▶ [Required work]:
Between the line containing "wall clock: none" and the line containing "mug: none [254,245,279,272]" lies a run of lines; give that run again exactly, with both of those lines, and nothing else from the entries below.

▶ [Dataset items]:

Start of Block

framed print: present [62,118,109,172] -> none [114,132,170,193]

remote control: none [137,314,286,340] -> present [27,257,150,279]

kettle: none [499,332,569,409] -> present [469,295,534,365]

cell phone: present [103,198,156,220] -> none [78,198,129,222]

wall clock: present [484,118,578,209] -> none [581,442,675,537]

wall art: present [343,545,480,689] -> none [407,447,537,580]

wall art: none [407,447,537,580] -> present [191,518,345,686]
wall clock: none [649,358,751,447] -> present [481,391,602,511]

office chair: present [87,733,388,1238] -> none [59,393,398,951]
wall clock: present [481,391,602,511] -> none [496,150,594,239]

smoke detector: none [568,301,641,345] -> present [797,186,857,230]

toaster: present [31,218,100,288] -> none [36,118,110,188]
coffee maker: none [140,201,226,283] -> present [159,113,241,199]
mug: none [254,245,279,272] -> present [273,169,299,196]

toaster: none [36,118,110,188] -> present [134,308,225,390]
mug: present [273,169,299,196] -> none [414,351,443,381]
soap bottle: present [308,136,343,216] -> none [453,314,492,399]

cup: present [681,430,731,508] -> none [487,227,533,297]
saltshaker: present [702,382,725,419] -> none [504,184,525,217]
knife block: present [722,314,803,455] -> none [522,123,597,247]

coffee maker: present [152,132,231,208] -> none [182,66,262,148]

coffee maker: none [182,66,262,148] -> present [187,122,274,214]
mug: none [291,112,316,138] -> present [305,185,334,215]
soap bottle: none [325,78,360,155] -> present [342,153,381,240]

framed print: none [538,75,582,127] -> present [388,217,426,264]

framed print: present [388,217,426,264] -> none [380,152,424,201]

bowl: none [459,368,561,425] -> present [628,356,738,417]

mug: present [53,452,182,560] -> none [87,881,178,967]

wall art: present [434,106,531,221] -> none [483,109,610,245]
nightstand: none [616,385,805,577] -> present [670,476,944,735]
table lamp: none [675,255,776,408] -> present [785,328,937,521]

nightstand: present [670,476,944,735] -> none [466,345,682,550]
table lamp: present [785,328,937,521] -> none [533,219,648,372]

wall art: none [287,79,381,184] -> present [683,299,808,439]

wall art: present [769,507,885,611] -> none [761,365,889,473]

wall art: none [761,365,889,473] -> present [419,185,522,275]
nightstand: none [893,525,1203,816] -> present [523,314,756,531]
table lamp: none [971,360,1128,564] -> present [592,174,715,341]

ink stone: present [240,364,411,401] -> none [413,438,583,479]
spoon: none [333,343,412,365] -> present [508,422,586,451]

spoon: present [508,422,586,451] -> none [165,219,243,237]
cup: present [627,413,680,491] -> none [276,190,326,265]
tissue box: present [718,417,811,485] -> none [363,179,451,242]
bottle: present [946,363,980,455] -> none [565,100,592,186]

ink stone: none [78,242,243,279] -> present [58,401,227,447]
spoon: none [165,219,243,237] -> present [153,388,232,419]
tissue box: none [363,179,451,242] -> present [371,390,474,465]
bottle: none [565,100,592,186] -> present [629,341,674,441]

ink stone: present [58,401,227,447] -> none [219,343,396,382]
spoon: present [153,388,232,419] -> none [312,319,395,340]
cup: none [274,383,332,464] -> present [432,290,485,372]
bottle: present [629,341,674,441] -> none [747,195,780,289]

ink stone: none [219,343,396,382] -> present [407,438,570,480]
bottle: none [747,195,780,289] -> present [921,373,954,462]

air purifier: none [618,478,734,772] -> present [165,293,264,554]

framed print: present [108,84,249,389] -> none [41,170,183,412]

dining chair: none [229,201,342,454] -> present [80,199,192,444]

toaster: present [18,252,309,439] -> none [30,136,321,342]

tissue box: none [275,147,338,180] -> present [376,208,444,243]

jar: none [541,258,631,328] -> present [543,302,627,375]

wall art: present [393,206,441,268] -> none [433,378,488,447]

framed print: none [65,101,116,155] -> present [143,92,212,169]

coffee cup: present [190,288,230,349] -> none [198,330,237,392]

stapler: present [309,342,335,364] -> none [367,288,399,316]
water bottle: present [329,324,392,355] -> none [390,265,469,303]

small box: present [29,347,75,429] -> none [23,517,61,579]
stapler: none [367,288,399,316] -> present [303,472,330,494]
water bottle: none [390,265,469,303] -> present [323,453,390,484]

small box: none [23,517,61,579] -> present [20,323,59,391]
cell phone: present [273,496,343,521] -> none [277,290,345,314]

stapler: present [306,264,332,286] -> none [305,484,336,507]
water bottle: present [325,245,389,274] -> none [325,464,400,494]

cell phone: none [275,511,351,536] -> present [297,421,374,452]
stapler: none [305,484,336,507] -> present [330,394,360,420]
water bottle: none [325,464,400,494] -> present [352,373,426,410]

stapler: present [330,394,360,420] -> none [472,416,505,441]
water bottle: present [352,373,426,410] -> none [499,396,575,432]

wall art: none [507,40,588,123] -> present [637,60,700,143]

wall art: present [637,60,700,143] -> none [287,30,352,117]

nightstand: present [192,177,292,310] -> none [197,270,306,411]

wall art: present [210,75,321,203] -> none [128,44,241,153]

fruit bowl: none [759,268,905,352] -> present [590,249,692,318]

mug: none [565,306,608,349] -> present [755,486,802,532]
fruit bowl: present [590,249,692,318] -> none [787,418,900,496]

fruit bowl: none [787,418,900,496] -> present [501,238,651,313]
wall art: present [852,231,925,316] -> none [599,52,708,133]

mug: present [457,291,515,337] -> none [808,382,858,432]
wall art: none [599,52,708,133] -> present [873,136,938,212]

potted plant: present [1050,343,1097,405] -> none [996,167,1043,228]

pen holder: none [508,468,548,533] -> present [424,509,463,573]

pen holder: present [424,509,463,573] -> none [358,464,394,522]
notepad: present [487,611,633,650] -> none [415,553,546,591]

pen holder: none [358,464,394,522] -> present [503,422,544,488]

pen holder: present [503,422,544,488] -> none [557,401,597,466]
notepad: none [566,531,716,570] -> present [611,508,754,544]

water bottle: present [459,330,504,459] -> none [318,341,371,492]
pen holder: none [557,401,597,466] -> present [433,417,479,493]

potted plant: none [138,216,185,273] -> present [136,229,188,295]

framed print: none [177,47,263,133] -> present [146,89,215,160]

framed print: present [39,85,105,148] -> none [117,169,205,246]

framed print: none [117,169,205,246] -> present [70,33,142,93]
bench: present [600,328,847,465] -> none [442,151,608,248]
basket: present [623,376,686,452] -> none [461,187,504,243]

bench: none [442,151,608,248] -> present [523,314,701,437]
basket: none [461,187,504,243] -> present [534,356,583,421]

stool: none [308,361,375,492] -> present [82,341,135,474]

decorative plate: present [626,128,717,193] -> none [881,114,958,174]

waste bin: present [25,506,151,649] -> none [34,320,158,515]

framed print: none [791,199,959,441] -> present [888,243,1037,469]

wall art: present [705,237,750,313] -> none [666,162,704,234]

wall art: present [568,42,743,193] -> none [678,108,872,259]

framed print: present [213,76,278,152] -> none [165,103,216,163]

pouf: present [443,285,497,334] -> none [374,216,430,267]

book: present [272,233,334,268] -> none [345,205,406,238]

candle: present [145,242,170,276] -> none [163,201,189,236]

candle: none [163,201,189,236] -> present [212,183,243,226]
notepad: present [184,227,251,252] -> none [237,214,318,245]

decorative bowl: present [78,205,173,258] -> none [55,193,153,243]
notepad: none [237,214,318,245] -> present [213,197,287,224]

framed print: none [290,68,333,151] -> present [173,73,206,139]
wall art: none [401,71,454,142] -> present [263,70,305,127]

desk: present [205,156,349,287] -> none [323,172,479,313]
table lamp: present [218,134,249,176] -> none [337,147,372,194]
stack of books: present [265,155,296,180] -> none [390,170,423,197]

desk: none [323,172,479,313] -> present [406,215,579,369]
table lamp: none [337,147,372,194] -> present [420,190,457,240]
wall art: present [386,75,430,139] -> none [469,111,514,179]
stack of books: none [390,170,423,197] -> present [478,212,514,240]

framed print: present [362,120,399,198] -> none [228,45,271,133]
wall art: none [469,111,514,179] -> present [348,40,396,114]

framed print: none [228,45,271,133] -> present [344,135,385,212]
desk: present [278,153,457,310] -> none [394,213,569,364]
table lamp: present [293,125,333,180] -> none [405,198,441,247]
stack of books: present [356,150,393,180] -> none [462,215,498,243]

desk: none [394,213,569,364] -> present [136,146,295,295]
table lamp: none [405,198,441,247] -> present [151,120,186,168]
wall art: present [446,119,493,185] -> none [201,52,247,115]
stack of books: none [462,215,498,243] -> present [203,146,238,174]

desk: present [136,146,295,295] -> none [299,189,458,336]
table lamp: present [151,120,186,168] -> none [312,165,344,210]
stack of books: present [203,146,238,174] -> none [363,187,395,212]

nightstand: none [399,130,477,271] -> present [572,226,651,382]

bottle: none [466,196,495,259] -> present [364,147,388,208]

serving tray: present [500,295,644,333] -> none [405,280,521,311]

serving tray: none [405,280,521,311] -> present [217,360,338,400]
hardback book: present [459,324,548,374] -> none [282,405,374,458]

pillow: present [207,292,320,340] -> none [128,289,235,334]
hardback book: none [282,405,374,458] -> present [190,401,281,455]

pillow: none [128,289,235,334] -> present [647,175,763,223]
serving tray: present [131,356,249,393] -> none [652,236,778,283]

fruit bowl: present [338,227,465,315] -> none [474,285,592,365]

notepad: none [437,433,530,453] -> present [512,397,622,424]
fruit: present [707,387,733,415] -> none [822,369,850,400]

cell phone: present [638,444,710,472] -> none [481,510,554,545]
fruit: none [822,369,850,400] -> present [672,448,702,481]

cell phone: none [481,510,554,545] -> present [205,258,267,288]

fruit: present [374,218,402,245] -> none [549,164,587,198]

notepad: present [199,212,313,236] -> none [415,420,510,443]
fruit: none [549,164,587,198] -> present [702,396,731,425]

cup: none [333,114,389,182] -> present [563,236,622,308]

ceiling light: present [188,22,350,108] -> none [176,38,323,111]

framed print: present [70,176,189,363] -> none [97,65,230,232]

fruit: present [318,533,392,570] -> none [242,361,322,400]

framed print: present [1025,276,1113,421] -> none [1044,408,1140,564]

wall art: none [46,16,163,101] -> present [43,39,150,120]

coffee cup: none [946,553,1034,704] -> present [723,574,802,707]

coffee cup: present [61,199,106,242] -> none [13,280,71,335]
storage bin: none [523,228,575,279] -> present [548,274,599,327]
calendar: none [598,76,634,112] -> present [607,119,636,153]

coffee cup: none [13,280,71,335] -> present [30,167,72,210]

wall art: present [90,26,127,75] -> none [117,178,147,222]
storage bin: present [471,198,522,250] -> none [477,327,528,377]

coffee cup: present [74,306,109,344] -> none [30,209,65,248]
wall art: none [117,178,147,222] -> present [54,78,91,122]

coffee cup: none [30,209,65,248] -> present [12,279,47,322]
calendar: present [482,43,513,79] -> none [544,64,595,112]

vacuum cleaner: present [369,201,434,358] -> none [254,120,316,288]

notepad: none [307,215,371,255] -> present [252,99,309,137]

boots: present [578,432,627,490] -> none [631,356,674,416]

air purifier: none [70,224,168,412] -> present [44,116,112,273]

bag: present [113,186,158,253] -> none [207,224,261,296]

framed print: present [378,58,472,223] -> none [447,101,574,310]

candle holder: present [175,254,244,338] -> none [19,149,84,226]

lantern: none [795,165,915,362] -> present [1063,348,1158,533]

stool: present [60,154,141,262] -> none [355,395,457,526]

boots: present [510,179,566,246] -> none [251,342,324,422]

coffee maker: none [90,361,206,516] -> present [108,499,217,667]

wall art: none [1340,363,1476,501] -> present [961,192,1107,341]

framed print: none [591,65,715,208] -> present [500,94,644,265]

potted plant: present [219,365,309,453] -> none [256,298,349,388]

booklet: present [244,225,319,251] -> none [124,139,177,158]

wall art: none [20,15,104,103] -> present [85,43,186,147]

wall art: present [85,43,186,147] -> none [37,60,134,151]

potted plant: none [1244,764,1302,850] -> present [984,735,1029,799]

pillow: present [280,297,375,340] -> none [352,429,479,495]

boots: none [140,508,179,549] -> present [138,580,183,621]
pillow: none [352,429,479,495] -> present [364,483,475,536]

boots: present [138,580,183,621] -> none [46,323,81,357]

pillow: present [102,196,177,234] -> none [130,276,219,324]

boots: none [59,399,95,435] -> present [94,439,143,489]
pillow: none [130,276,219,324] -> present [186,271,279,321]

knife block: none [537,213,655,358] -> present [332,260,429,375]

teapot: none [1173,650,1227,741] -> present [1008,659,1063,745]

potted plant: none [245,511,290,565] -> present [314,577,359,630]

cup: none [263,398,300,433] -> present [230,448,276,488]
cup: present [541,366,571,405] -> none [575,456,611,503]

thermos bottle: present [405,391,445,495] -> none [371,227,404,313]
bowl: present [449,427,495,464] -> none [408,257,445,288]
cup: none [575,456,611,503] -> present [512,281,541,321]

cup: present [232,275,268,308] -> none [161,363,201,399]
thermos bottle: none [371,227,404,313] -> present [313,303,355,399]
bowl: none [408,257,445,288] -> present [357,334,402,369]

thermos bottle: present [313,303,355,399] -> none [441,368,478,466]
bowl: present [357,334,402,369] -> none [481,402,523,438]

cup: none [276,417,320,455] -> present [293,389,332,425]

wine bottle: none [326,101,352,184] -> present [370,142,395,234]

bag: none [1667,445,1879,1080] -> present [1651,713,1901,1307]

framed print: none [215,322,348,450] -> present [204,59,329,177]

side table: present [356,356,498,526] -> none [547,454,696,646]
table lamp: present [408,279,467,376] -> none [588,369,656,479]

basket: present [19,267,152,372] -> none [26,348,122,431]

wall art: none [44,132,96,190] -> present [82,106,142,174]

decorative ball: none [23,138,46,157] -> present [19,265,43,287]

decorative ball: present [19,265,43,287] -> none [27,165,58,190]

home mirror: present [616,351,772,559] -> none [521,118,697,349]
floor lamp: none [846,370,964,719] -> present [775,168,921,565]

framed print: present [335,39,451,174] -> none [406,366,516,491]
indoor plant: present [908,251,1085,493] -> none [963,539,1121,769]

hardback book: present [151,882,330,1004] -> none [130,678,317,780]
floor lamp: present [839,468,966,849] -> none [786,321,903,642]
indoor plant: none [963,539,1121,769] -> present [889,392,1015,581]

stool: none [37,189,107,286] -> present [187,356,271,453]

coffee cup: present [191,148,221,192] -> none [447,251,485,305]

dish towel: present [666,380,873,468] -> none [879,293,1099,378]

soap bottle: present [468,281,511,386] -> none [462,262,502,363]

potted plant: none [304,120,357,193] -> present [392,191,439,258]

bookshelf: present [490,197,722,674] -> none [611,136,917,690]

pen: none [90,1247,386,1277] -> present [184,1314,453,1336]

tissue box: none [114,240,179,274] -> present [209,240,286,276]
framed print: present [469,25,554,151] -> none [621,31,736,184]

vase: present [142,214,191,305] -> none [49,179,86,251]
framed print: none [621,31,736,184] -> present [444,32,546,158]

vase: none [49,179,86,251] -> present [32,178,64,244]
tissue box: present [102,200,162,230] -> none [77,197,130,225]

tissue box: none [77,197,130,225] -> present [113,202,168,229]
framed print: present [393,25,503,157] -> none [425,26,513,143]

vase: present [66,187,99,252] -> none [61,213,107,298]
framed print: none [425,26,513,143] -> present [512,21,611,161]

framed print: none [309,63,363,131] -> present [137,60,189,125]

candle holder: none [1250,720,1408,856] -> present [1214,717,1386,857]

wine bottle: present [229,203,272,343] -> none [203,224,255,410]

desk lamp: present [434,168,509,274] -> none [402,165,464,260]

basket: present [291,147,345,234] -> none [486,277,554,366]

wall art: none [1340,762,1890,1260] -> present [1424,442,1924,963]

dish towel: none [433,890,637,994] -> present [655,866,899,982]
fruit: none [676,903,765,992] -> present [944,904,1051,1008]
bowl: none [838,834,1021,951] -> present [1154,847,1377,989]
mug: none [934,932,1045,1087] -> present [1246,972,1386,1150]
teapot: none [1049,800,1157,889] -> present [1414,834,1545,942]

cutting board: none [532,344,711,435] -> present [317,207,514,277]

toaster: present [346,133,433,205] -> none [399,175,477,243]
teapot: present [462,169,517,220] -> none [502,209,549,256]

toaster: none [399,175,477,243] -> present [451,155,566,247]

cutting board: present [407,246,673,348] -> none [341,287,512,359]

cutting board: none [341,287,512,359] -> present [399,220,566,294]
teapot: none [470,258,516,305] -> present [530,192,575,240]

End of Block

▶ [The completed task]:
wall clock: none [649,358,751,447] -> present [481,391,602,511]

office chair: present [87,733,388,1238] -> none [59,393,398,951]
wall clock: present [481,391,602,511] -> none [496,150,594,239]

smoke detector: none [568,301,641,345] -> present [797,186,857,230]

toaster: present [31,218,100,288] -> none [36,118,110,188]
coffee maker: none [140,201,226,283] -> present [159,113,241,199]
mug: none [254,245,279,272] -> present [273,169,299,196]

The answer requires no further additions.